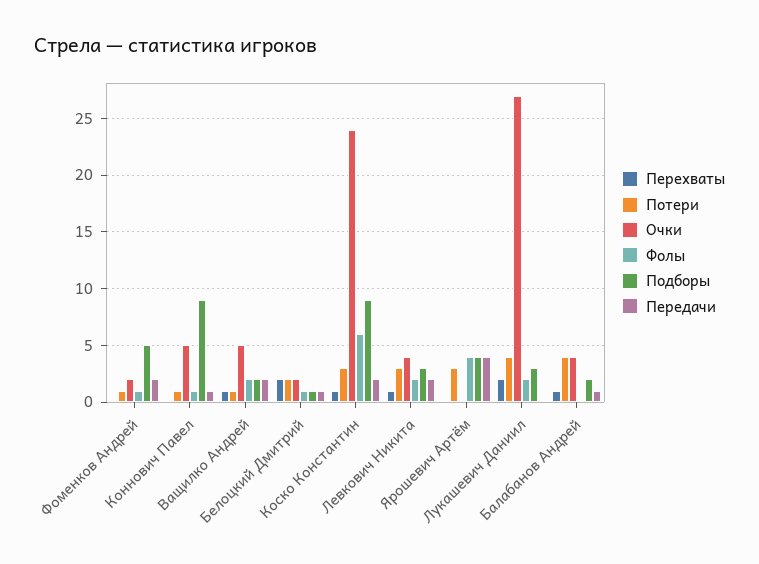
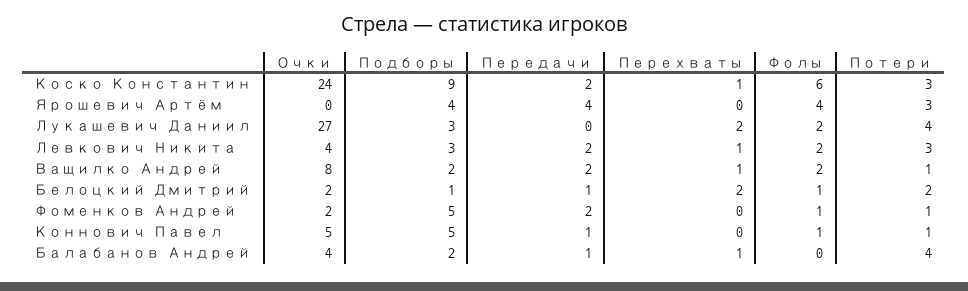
Подборы, Коннович Павел: 9 -> 5
Очки, Ващилко Андрей: 5 -> 8

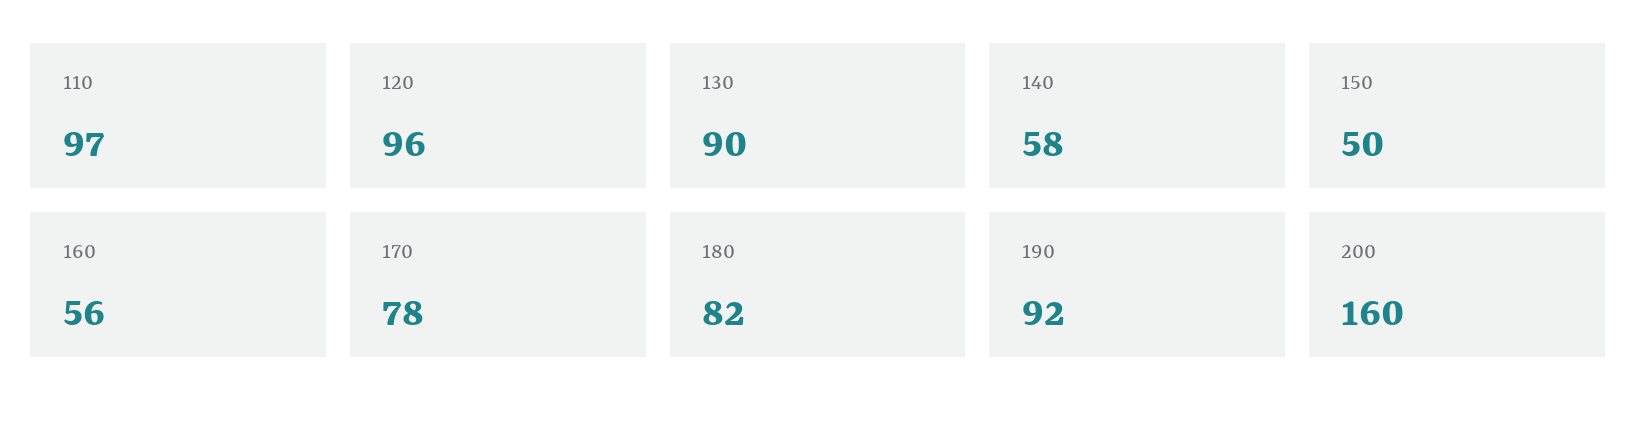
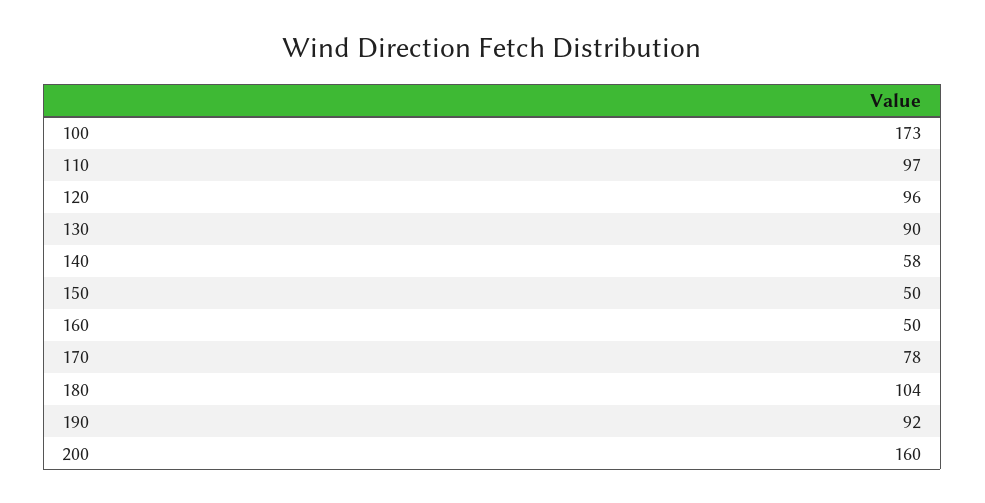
160: 56 -> 50
180: 82 -> 104
100: none -> 173

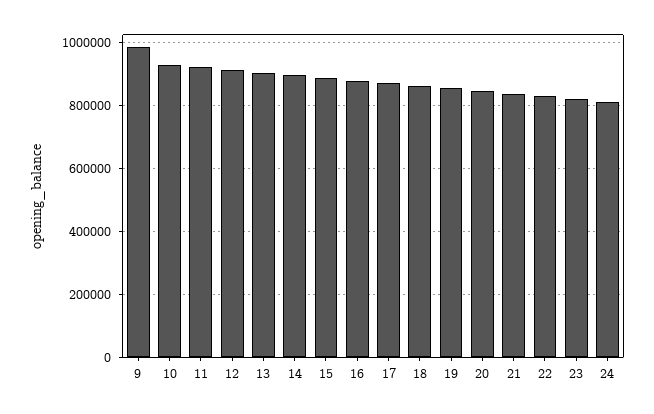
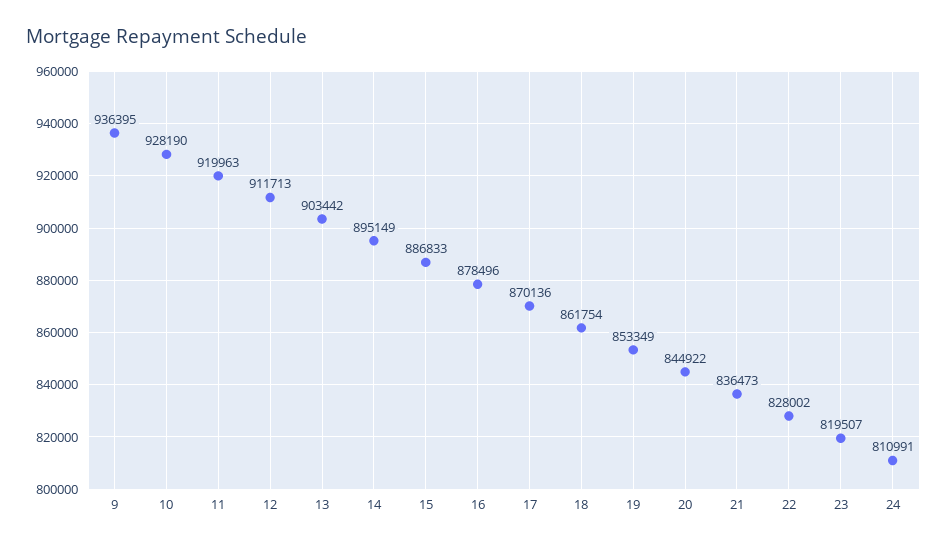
9: 980000 -> 936395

# Try it
Reproduce exactly, and only, the part of the entries above that runs from the line with "Очки, Ващилко Андрей: 5 -> 8" to the last line, both included. Pictures stay out.

# Exercise output
Очки, Ващилко Андрей: 5 -> 8

160: 56 -> 50
180: 82 -> 104
100: none -> 173

9: 980000 -> 936395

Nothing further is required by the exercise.